Friday, December 14, 2012

The Conversation -- privacy and paranoia







Director: Francis Ford Coppola, 1974 (R)


Everyone has heard of The Godfather trilogy and Apocalypse Now. These movies stand as towers in Francis Ford Coppola’s canon. But in the same year that he won the Oscar for Best Picture with The Godfather Part 2, he was also nominated for best picture for The Conversation (for which he also wrote the script). This little know film is a subtle thriller, a quiet tour-de-force that focuses on the singular character of Harry Caul (Gene Hackman), and his slow devolution from paranoia into madness. Surely Solomon’s words from the book of Ecclesiastes could apply here: “At the beginning their words are folly; at the end they are wicked madness” (Ecc. 10:13).

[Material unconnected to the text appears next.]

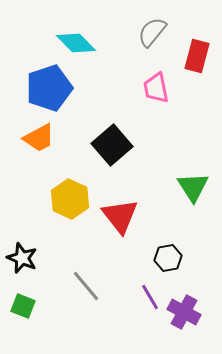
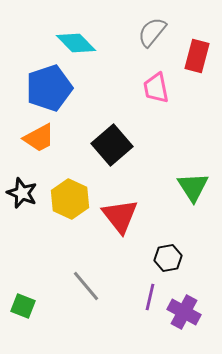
black star: moved 65 px up
purple line: rotated 44 degrees clockwise
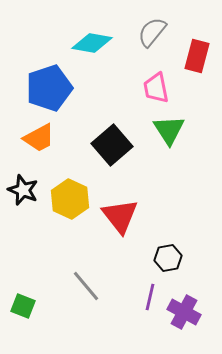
cyan diamond: moved 16 px right; rotated 36 degrees counterclockwise
green triangle: moved 24 px left, 57 px up
black star: moved 1 px right, 3 px up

The film opens with an amazing extended zoom that begins high over a crowded square in San Francisco. Slowly the camera moves in until we can see characters in the square, especially a mime and a gray man in a transparent raincoat. The man is Caul, a foremost electronics surveillance expert, and he is tracking a young couple wondering in circles. With three different microphones trying to capture their conversation, Caul is directing his team, including Stan (John Cazale, The Deer Hunter) his partner.

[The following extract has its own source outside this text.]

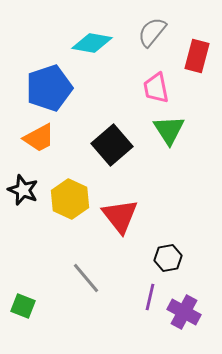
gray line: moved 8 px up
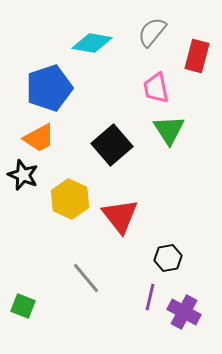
black star: moved 15 px up
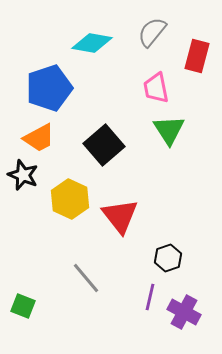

As he later plays with the dials of his reel-to-reel equipment in his empty warehouse of an office, he begins to pick up on the conversation. And as he does, Harry begins to suspect this couple is going to be murdered. Struggling with this job, he wants to give the tapes over to “the director”, the person who hired him for this gig. But instead, he meets the director’s assistant, Martin Stett (Harrison Ford), a man oozing menace. Harry is a quandary: he doesn’t know what to do.

Coppola has said that Caul is a chilling and pathetic character, And Hackman pulls of a near impossible feat: making an unlikable and intensely private man interesting. At one point, Caul declares, “I don’t have anything personal, nothing of value.” His apartment is devoid of personal paraphernalia, except his saxophone and statuettes (especially of Mother Mary). He has multiple locks, to keep people out. He distrusts Stan, keeping him in the dark about his electronics inventions. He has a mistress (Teri Garr), who doesn’t even know where he lives or what he does. He is pathologically afraid of letting anyone close, and he pays a price: loneliness.

Relationships require self-revelation. If we hide behind a wall of privacy, we push others away. Privacy is appropriate in its place, but we were made for relationships. We crave love. We are commanded to love others (Jn. 13:34). The Scriptures abound with commands to live with one another: forgiving (Eph. 4:32), serving (Gal. 5:13), encouraging (1 Thess. 5:11). However, when we retire into our prison of our privacy, we eliminate the possibility of being known. And by the end of the film, we still don’t really know Caul.

We do find out that Caul is a devout Catholic, driven as much by his guilt and shame as by his faith. He was involved in an earlier incident that led to murder, but he denied any responsibility. Now, he is haunted by those decisions and cannot determine a course of action. What does he know? Is there a clear murder plot? Or is it a misunderstanding? Worse yet, is it misinformation?

The Conversation carries a haunting jazz piano score that adds to the drama. There is little action in the current sense, although a clear moment of horror occurs that is reminiscent of Psycho. While Caul listens in from an adjoining room, he once more denies any responsibility in a set of actions redolent of a child: he turns on the TV to drown out any noise (and there are cartoons playing), he throws all the bedclothes in the corner, and then curls up in a fetal position in the bed.

As the film progresses, Caul’s privacy turns into voyeuristic paranoia. The only time he reveals anything about himself is in a dream to the young woman about to be killed. But when the tables are turned at the end, he loses both his faith and his mind. When he smashes his Mary figurine, he is metaphorically casting aside his trust in God. The final scene shows him once more playing his saxophone alone in a sea of devastation, a broken man.

This third act and final scene reminds us that when we give up on God we are giving up on everything. We may not descend into literal madness, but without God we will eventually descend into Hades (Rev. 20:13-13).